Submitted by Don Doman
Recently, the Seattle Times business staff reported on the upswing on Seattle area rentals touting air conditioning to attract new renters. The Times writes, “As Seattle summers keep getting hotter and hotter, a once-unthinkable perk for renters here had become more commonplace: air conditioning.” Degrees of warmth vary little from the Seattle and King County area to that of Tacoma and Pierce County.
With apartment construction in Seattle booming and home prices soaring in King County driving traffic to Pierce County, we could see an “amenities arms race” from both developers and home owners in both counties as well as other locations through out the Puget Sound region.
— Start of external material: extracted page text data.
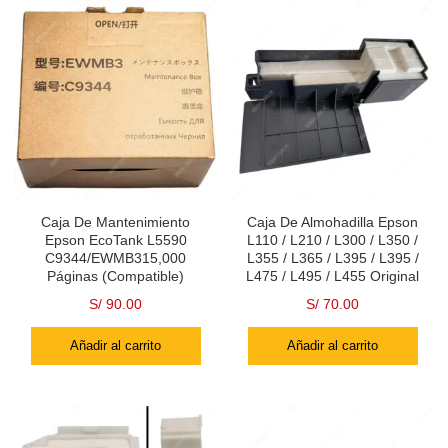
Caja De Mantenimiento
Caja De Almohadilla Epson
Epson EcoTank L5590
L110 / L210 / L300 / L350 /
C9344/EWMB315,000
L355 / L365 / L395 / L395 /
Páginas (Compatible)
L475 / L495 / L455 Original
S/
90.00
S/
70.00
Añadir al carrito
Añadir al carrito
We’re not referring to window mounted AC, but rather central AC, although the portable units have gained in popularity as well.
As renters enter the Pacific Northwest for our job prospects and our natural beauty, they arrive here expecting AC like they had in the east, the south, and California.
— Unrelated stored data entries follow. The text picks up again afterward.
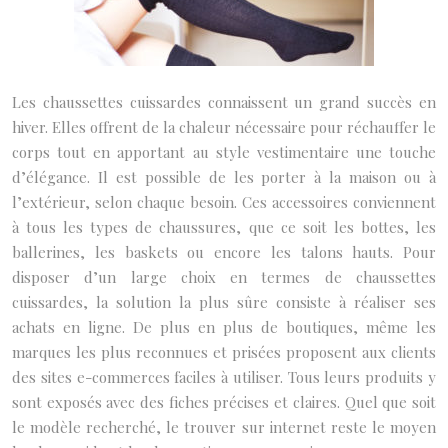
Les chaussettes cuissardes connaissent un grand succès en
hiver. Elles offrent de la chaleur nécessaire pour réchauffer le
corps tout en apportant au style vestimentaire une touche
d’élégance. Il est possible de les porter à la maison ou à
l’extérieur, selon chaque besoin. Ces accessoires conviennent
à tous les types de chaussures, que ce soit les bottes, les
ballerines, les baskets ou encore les talons hauts. Pour
disposer d’un large choix en termes de chaussettes
cuissardes, la solution la plus sûre consiste à réaliser ses
achats en ligne. De plus en plus de boutiques, même les
marques les plus reconnues et prisées proposent aux clients
des sites e-commerces faciles à utiliser. Tous leurs produits y
sont exposés avec des fiches précises et claires. Quel que soit
le modèle recherché, le trouver sur internet reste le moyen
Over 72 percent of local homes built in this decade have central AC. In the past the average has been only 21 percent. Our continued low power costs probably account for the increase. John Day, owner of Furnace Doctors in Seattle has seen an increase in HVAC system sales. “Local utilities often offer rebates on conversions to HVAC. Although, initial costs of a heat pump are higher than baseboard heaters, the monthly utility bill is so much less with the heat pump.” The big advantage of heat pumps is that they heat the home in winter and cool it in summer.
Another fairly new device helping with heating and cooling is the “ductless” heat pump. Mounted on an exterior wall it replaces baseboard heaters and window mounted AC without the need for ductwork running throughout a home or building. It provides heat and cool air depending upon the season.
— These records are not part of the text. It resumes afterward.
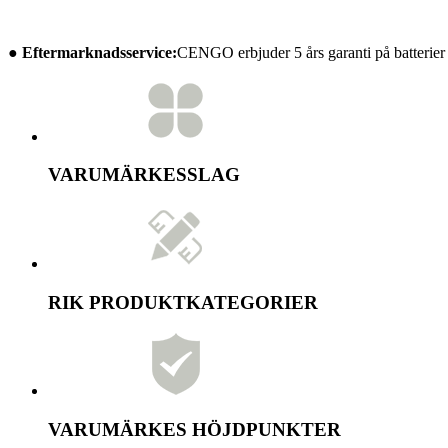
● Eftermarknadsservice:
CENGO erbjuder 5 års garanti på batterier o
VARUMÄRKESSLAG
RIK PRODUKTKATEGORIER
VARUMÄRKES HÖJDPUNKTER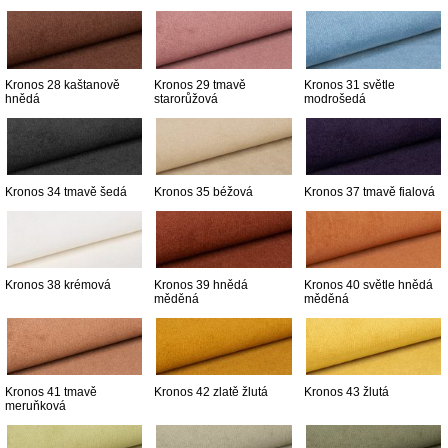
Kronos 28 kaštanově
Kronos 29 tmavě
Kronos 31 světle
hnědá
starorůžová
modrošedá
Kronos 34 tmavě šedá
Kronos 35 béžová
Kronos 37 tmavě fialová
Kronos 38 krémová
Kronos 39 hnědá
Kronos 40 světle hnědá
měděná
měděná
Kronos 41 tmavě
Kronos 42 zlatě žlutá
Kronos 43 žlutá
meruňková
Renters of older apartments without AC usually go the heavy window mounted (or mounted directly below the window) unit route. There are also portable units (on wheels) that vent via blowers like clothes driers. Just two years ago 14 percent of Seattle area apartments had only one room cooled with these devices. 21 percent of apartments all across the region had AC, while nationally the percentage is 86. Obviously we’re moving up in the ratings here in paradise.
Megan Murphy, a senior manager for Paul Allen’s Vulcan Real Estate said, “For Seattle, if it gets over 80 degrees, we all think we’re in a desert. But it is . . . it’s getting hotter.” Tacoma and Pierce County is just as hot.